Fear, quite obviously, is one explanation. When he courted arrest in the Delhi University campus on June 26, 1975, Jaitley felt that it was one of those routine arrests. No one had a clue as to what Emergency implied. Once this was clear, many of the Opposition activists either retreated carefully into private life or even signed the 20-point programme as a declaration of surrender. Others, less political, chose to stay away from trouble. Aware of the high-handedness of Congress activists who now walked the streets with a swagger, individuals devised their own strategies of survival. IAS officers expediently forgot the rule book and signed blank forms to be used for arrests under the draconian Maintenance of Internal Security Act, editors forgot their dharma and meekly adhered to the censorship guidelines and the more artistic took refuge in the self-serving conviction that high-minded devotion to culture implied a detachment from low-brow politics. Most people just looked the other way.
The phenomenon wasn't specifically Indian although, historically, India has a richer experience of surviving in the face of awkward statecraft. Any honest history of the German occupation of France between 1940 and 1944 will reveal that the Resistance was a fringe phenomenon and that most French citizens accorded a grudging welcome to Marshal Pétain's Vichy regime, at least till mid-1943 when it was increasingly clear that German defeat was only a matter of time. The options exercised by ordinary citizens - many of whom looked the other way as the deportation of Jews got underway - were determined by the choices available: active collaboration with Vichy, passivity and resistance. Only the very brave, the very motivated and those personally singed by a venal regime could afford the last.

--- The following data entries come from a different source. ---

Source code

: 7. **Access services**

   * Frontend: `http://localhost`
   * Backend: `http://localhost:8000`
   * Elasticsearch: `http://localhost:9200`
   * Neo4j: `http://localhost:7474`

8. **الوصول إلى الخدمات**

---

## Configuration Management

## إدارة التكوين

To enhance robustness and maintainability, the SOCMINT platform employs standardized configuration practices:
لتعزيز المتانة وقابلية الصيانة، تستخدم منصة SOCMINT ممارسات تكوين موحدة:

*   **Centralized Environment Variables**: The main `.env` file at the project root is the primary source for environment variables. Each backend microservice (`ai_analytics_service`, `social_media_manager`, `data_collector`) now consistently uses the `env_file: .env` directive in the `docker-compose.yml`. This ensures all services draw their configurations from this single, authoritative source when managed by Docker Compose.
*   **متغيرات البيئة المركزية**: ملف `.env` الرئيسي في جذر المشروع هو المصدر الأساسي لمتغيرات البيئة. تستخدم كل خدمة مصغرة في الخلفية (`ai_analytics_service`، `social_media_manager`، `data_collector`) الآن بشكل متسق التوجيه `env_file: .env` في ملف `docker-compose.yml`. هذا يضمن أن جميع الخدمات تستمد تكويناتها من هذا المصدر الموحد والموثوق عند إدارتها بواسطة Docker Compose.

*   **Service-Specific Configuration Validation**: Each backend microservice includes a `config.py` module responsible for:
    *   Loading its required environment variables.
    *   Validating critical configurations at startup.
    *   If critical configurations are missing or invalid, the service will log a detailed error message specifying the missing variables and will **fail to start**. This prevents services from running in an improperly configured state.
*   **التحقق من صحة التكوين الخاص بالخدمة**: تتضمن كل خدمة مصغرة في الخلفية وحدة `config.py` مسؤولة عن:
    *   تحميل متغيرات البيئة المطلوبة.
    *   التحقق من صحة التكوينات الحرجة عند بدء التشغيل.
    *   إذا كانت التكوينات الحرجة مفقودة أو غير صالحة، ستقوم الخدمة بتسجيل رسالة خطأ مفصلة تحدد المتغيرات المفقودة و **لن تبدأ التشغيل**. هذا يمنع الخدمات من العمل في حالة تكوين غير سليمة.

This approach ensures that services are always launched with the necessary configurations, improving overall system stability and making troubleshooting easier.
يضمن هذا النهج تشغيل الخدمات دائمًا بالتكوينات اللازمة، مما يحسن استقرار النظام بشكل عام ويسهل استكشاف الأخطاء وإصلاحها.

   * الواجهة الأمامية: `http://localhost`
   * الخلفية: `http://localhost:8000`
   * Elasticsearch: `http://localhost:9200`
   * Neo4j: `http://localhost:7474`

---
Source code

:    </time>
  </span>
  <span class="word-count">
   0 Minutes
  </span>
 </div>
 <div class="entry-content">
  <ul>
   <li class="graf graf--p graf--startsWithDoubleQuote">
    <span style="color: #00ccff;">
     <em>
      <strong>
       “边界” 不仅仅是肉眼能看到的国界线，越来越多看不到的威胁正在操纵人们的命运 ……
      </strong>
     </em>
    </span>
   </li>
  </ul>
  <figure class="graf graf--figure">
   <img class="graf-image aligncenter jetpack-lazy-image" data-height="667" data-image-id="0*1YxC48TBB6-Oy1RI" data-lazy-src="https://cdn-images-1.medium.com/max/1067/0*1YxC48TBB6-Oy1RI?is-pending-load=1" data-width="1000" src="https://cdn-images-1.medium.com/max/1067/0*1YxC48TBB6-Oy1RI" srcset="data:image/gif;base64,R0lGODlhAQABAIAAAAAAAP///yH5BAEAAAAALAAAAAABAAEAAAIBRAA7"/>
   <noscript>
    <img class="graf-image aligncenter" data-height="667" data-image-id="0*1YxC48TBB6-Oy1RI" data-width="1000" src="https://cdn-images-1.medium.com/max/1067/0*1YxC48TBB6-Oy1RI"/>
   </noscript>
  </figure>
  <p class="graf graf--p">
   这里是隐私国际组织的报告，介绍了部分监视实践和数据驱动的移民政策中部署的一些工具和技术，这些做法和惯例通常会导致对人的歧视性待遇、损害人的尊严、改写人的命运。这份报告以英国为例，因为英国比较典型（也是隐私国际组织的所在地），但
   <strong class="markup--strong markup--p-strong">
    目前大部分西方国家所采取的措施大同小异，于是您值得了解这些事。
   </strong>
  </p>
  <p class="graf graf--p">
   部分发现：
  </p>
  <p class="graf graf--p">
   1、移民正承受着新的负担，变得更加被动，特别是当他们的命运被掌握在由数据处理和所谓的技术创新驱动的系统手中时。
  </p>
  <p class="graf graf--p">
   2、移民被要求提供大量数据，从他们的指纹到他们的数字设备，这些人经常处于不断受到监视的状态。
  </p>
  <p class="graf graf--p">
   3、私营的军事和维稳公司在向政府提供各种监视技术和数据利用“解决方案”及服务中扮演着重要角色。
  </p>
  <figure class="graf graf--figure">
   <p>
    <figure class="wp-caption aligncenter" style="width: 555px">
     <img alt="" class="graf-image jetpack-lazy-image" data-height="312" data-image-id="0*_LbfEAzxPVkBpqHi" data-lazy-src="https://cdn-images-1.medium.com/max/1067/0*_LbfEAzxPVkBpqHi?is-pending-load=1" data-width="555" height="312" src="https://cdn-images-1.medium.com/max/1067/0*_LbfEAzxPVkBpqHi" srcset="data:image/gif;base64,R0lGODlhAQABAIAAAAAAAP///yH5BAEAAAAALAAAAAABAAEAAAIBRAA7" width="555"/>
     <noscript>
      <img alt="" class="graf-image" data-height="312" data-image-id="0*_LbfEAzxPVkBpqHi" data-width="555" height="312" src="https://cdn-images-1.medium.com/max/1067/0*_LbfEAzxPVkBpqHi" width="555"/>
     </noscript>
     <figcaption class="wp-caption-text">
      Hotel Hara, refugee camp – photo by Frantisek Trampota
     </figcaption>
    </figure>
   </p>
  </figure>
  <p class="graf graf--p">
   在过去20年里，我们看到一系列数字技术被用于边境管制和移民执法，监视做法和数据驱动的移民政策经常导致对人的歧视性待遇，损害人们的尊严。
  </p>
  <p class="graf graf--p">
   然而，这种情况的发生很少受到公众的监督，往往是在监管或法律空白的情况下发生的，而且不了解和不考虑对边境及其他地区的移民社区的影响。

There is a disconcerting conclusion that flows from experiences with authoritarian or illegitimate regimes: the people in general are respectful to authority. Occasionally, and only occasionally, there is a tipping point when inhibitions are shed. In democratic societies, elections are an in-built safety valve that allows for pent-up feelings to be expressed with a measure of passion. However, it is not automatic. Most of those released from jail when Indira Gandhi announced elections in January 1977 hardly believed that the Congress would be defeated. At best they wanted to put up a fight. It was only after Jagjivan Ram's defection that simmering discontent over petty, institutionalized tyranny became a surge of anger.
The people, it is romanticized, saved Indian democracy. But it was by no means pre-determined. Had it not been for a few missteps of those intoxicated by unchallenged power, the voters may well have legitimized authoritarian governance. In the end, politics is less about heroism than human frailties.